I've recently bought a 1st generation (2008 I think) Orbea Ordu, initially running on an Ultegra groupset and Zipp 404 clinchers. I decided to sell the Ultegra and 404s in order to upgrade to SRAM Red with R2C Shifters. The guy from my local bike shop informed me during the course of the upgrade of 2 issues: 

Issue #1: The R2C shifters cannot shift the front derailleur up to the big chainring. According to him, a combination of shallow shifter angle and internal cabling issues from the 1st gen frame were the factors. If I insist on the cable tension making up for the lack of shifter "leverage", he said it could probably damage the cable housing within the frame, resulting in sluggish shifting.

Solution proposed: Change shifters to 900 TT. These are not what I would have preferred but they do have a bigger shifting angle;

Issue #2: The SRAM red front derailleur cannot shift properly. According to the guy, since the SRAM derailleur sits closer to the frame than other brands, and given the Ordu's frame design, the derailleur gets snagged on the shift cable every time it shifts.
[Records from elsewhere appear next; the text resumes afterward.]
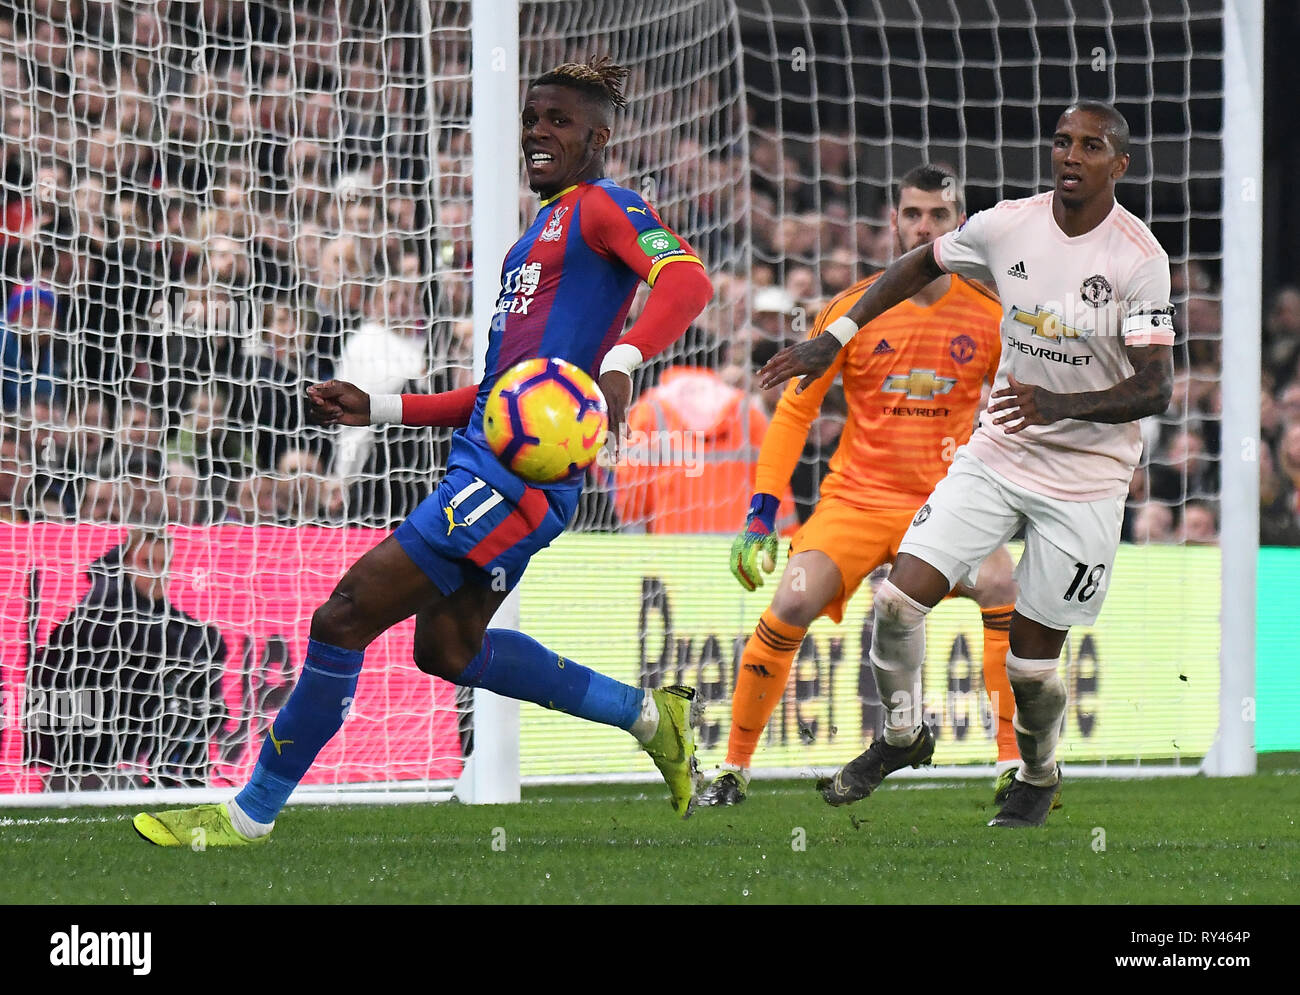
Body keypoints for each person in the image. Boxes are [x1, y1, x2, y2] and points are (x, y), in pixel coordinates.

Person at [133, 57, 715, 847]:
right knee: (448, 648)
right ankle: (651, 717)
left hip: (517, 479)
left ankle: (248, 814)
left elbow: (686, 280)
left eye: (558, 122)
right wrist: (382, 406)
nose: (538, 133)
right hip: (490, 459)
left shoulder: (605, 207)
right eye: (531, 119)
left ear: (598, 137)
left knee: (342, 616)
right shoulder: (531, 243)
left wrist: (622, 362)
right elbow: (495, 396)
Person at [760, 102, 1174, 827]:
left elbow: (1156, 387)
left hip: (1087, 477)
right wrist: (840, 333)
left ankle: (1037, 773)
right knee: (896, 601)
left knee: (1032, 667)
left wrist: (1060, 404)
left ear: (1120, 164)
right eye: (1061, 142)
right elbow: (920, 260)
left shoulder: (1137, 258)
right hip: (1000, 450)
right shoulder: (1006, 223)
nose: (1071, 156)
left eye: (1091, 146)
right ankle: (902, 733)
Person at [700, 164, 1021, 807]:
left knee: (1001, 586)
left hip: (945, 507)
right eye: (912, 215)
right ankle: (733, 770)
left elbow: (1018, 405)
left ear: (959, 224)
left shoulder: (990, 314)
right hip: (855, 500)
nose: (923, 227)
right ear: (892, 221)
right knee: (791, 601)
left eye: (938, 216)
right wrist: (760, 513)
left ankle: (1014, 764)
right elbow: (794, 411)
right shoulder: (852, 311)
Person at [26, 528, 228, 790]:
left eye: (164, 565)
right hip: (81, 752)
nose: (157, 573)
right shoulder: (103, 606)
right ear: (127, 564)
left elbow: (196, 641)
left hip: (125, 747)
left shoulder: (173, 622)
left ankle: (179, 771)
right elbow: (147, 635)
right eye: (147, 563)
Solution proposed: Change the SRAM derailluer to Dura-Ace. Again, not what I would have preferred, but it is working.

Tha bike shop guy's bottom line is that it's not an issue with SRAM Red, but more with the frame being first gen, and that the newer Ordu's do not have this issue. I would tend to believe him, but would also like to hear from you guys.

Any thoughts?


----------



## WhyRun (Dec 29, 2008)

DA front derailleur is pretty solid, I wouldn't use a Red FD anyway. Ti cage isn't as durable, and thats the only difference betwen Force and Red. Two, lots of bike companies have silly problems. Cervelo made its S3 rear triangle such that you couldn't fit on a whole host of factory-built wheels. These things happen, unfortunately.

You could always get a second opinion, (I would) or email Orbea yourself, they will respond. Hopefully you get the problem resolved such that you're happy. They sold that bike with a Red Group in 2008, I believe... specs below were 2009, so I removed them.


----------